Qualche giorno fa uno che davvero se ne intende di mass media, soprattutto di tv, l’ottimo Aldo Grasso, metteva il dito sulla piaga degli stessi talk-show - in genere sdraiati su incontri ad insulti fra politici - osando affermare che la crisi della parola, del parlato in tv, insomma dei “talk”, va di pari passo con quella dei parlanti.

Si sa, il talk-show è quella specie di strumento mediatico che si mangia in un boccone la stessa politica riducendola, esattamente come la prefigurava uno strepitoso Karl Kraus: una sorta di rito tribale mascherato da spontaneità democratica, “un’orgia di parole che prefigura la politica stessa come i capannelli che si formano sempre intorno ad un cadavere”. Geniale, vero? Ma soprattutto vera, questa immagine di una politica ridotta a cadavere su cui s’incrociano le chiacchiere dei capannelli nel momento stesso nel quale la paralisi del “verbum” procede implacabile quella di coloro che parlano. Ma c’è qualcosa di più e di più serio rispetto ai parlanti, ovverosia a coloro che nei talk-show rappresentano la politica, o meglio i relitti, i resti informi, le membra sparse della stesso. Sono  costoro i conduttori dei talk-show, non tutti, le cui responsabilità nella paralisi di cui sopra sono evidenti,  e che impersonano, a loro modo, i gestori di quei capannelli intorno a uno spettro, a un fantasma.

Non a caso e in risposta alla crisi pressoché inarrestabile dei talk, la brava Alessandra Sardoni  (Tg La7) ha voluto per dir così promuovere una riflessione coram populo, cioè non di nascosto o fra i complici addetti ai lavori, per mostrare, per l’appunto, l’evoluzione dei talk dal ventennio berlusconiano alla stagione dei tecnici fino al renzismo; i diversi gradi  di contaminazione con l’intrattenimento e i loro effetti sulla politica o sui contesti in cui agiscono, o ancora, l’incrocio con le categorie dell’antipolitica, di quello che nella cultura televisiva inglese si chiama “spiral of cynicism”. Il che, tra l’altro, sta a significare un deterioramento  irreversibile proprio dello spirito, della vocazione, della funzione del talk. E indica anche che una parte non insignificante di questo ineludibile declino risiede in quella sorta di  “dagli alla politica tout court perché corrotta” o “basta alla politica perché c’è il berlusconismo col suo conflitto d’interessi” o, ancora, “ben venga la stagione dei tecnici al posto di questi sfaccendati di Montecitorio col loro professionismo démodé o, infine e su tutto, “poniamo termine alla casta”, ha prodotto proprio  l’antipolitica che è bensì la negazione della Polis in sé e per sé, ma colpendo di traverso gli stessi gestori della (non) politica in tv. Col risultato, a volte, di ridurre il ruolo dei conduttori se non a comparse quanto meno a complici, sia pure con una schiacciatina d’occhio o una data di gomito.

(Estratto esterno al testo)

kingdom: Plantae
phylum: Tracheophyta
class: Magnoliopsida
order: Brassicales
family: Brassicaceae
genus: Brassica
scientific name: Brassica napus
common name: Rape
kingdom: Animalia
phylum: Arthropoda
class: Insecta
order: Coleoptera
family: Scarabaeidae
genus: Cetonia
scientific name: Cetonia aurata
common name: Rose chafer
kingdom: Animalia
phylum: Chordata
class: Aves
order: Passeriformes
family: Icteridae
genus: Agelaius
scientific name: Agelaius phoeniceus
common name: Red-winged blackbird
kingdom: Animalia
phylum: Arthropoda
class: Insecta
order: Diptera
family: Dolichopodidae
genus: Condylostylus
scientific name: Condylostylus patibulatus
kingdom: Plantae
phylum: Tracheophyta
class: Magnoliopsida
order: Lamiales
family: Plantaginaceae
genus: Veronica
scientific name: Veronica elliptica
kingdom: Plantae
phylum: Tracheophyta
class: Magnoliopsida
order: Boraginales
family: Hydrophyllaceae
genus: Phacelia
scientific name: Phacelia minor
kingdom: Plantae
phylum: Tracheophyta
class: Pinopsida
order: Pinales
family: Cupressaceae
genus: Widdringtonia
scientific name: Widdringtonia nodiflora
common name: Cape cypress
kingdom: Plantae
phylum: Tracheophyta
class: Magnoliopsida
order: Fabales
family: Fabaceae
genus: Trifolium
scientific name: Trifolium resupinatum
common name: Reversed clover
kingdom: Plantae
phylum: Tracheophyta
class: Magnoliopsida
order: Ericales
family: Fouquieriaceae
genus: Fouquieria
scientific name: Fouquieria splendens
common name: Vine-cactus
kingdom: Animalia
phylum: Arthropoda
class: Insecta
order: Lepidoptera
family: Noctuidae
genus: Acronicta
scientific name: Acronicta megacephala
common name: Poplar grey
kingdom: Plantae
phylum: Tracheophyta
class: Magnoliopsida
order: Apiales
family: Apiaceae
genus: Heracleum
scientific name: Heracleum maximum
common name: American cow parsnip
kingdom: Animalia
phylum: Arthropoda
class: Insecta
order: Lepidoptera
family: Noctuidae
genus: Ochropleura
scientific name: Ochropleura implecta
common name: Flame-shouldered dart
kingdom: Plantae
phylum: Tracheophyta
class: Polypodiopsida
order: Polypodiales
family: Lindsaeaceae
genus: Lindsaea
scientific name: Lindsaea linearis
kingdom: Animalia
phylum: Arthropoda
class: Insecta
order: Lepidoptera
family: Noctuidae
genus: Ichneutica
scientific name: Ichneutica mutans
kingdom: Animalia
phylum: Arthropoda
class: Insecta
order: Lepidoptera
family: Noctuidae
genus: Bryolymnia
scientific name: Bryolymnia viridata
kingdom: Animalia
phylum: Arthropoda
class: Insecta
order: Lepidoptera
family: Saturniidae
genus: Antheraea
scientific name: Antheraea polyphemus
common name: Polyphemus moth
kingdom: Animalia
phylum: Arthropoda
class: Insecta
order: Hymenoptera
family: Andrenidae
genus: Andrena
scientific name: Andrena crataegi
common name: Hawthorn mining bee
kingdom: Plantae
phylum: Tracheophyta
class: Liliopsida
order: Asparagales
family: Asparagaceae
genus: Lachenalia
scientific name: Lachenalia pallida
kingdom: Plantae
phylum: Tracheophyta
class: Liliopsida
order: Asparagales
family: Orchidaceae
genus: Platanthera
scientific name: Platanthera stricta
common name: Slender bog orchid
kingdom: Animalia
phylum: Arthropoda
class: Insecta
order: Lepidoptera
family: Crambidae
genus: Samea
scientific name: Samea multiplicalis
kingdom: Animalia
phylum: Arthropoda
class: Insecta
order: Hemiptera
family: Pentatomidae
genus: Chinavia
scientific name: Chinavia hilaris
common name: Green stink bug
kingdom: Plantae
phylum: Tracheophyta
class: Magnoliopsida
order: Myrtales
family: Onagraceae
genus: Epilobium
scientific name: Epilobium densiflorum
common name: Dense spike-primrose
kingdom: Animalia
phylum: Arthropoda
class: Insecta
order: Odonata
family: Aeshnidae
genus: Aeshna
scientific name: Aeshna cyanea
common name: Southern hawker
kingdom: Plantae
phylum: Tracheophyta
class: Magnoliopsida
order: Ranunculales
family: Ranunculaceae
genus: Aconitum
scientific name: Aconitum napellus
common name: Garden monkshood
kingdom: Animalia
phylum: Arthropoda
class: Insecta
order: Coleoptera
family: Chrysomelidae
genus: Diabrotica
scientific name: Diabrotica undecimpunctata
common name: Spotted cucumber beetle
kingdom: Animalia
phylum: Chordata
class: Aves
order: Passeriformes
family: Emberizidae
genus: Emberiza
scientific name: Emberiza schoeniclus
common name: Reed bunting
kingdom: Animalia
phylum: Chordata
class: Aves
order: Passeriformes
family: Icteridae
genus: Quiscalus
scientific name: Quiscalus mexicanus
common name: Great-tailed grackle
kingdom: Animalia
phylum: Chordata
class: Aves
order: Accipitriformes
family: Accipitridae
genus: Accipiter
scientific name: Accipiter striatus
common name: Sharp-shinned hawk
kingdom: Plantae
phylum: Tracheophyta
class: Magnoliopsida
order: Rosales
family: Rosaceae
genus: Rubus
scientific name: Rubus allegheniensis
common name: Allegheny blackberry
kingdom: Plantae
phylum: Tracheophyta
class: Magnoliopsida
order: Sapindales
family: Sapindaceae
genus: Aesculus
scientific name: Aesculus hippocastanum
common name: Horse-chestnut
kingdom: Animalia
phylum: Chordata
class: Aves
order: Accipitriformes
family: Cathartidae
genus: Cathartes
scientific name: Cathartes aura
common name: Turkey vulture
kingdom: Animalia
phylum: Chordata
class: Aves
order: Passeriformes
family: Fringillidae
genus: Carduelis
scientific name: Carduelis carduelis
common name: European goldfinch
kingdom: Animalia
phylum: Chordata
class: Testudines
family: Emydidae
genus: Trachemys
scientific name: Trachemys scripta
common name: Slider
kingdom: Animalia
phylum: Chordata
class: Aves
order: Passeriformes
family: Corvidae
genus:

I rimedi al declino, per quanto ineluttabile, andrebbero tentati, magari invitando persone intelligenti e preparate o, anche, affrontando argomenti interessanti, o, hai visto mai, tenendo a freno gli impulsi dell’indignato speciale, insomma, conoscendo e facendone partecipe il pubblico dei talk, peraltro sempre più scarso, di quella che si chiama civiltà del dibattito, dell’incontro, e pure dello scontro, ma nel quadro di un rispetto di se stessi. Ma forse è già tardi e allora  vai coll’eccelso professore di latino che spiega all’inclita e al volgo, od ovviamente al Renzi da bacchettare, che non si dice amore ma amor vincit omnia.